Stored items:
---------------

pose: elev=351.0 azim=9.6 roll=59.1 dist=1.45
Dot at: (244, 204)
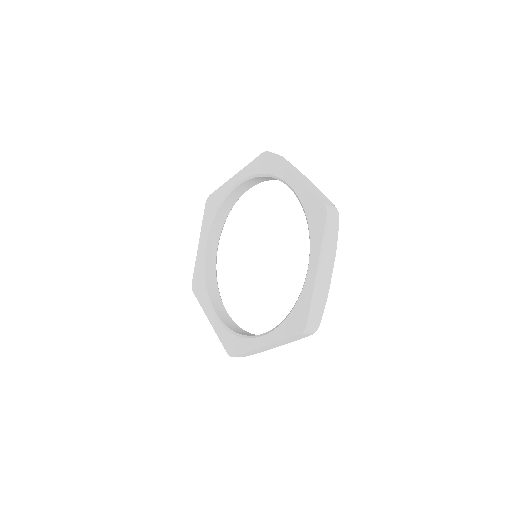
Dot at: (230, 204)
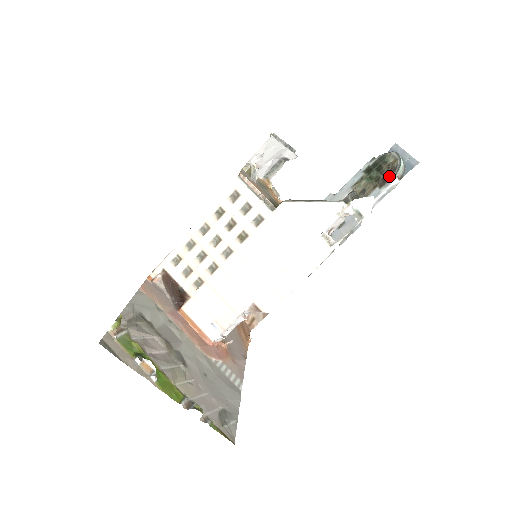
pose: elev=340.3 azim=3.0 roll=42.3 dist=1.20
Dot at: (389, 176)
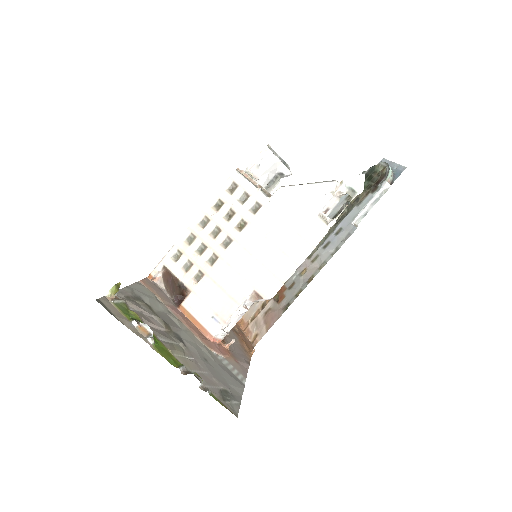
Dot at: (380, 182)
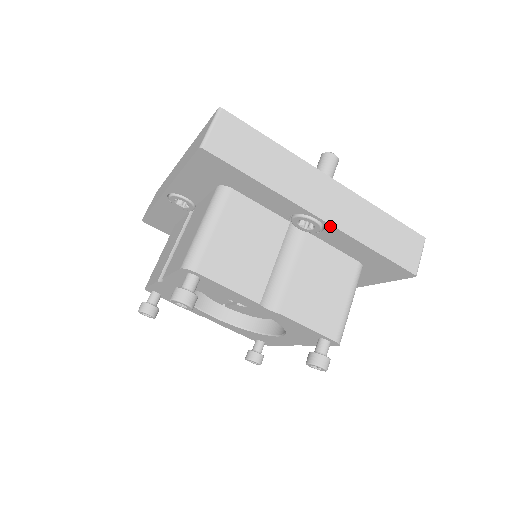
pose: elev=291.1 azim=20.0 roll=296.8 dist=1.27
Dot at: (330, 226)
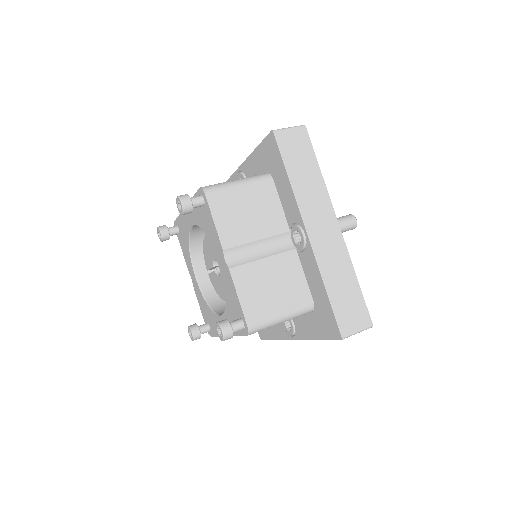
Dot at: (310, 246)
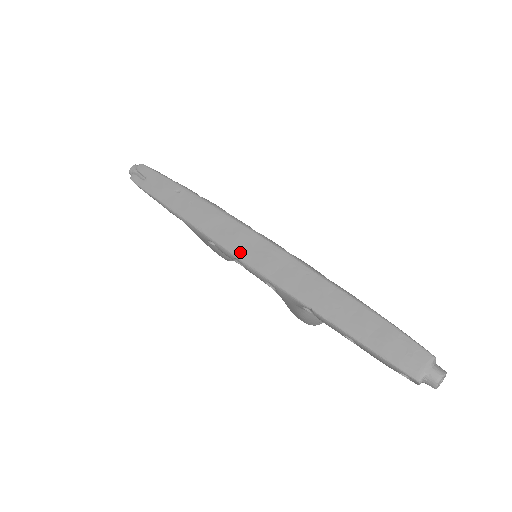
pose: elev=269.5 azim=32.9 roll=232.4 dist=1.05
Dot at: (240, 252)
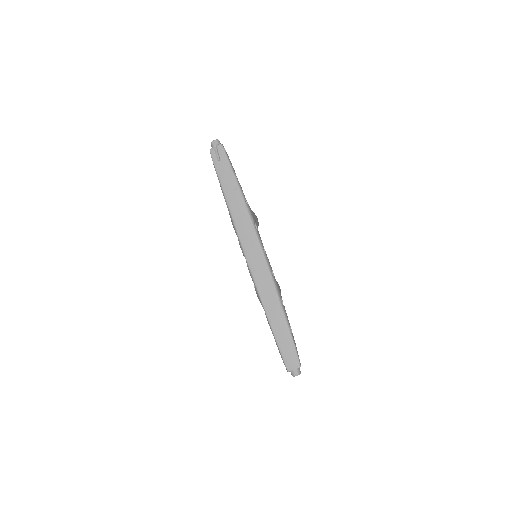
Dot at: (249, 257)
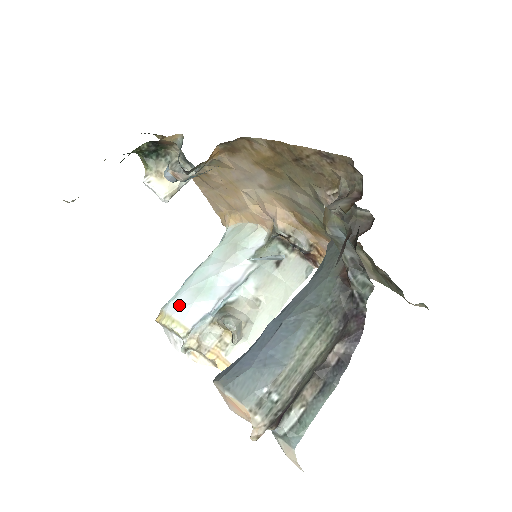
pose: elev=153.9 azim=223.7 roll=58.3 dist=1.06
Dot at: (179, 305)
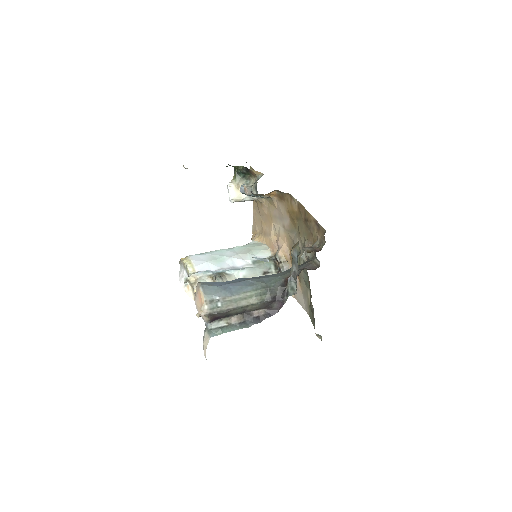
Dot at: (199, 258)
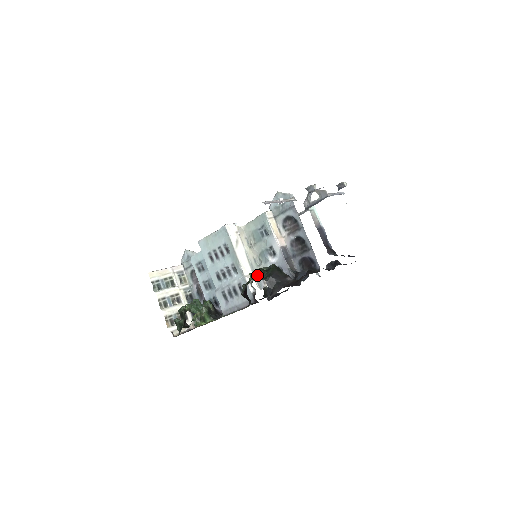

---------------

Write out every line of the entries above word for word, leaving out the pictures.

● **FINISHED EXERCISE**:
pose: elev=351.0 azim=9.6 roll=59.1 dist=1.45
Dot at: (244, 204)
Dot at: (230, 204)
pose: elev=340.3 azim=3.0 roll=42.3 dist=1.20
Dot at: (389, 176)
Dot at: (380, 182)
pose: elev=291.1 azim=20.0 roll=296.8 dist=1.27
Dot at: (330, 226)
Dot at: (310, 246)
pose: elev=269.5 azim=32.9 roll=232.4 dist=1.05
Dot at: (240, 252)
Dot at: (249, 257)
pose: elev=153.9 azim=223.7 roll=58.3 dist=1.06
Dot at: (179, 305)
Dot at: (199, 258)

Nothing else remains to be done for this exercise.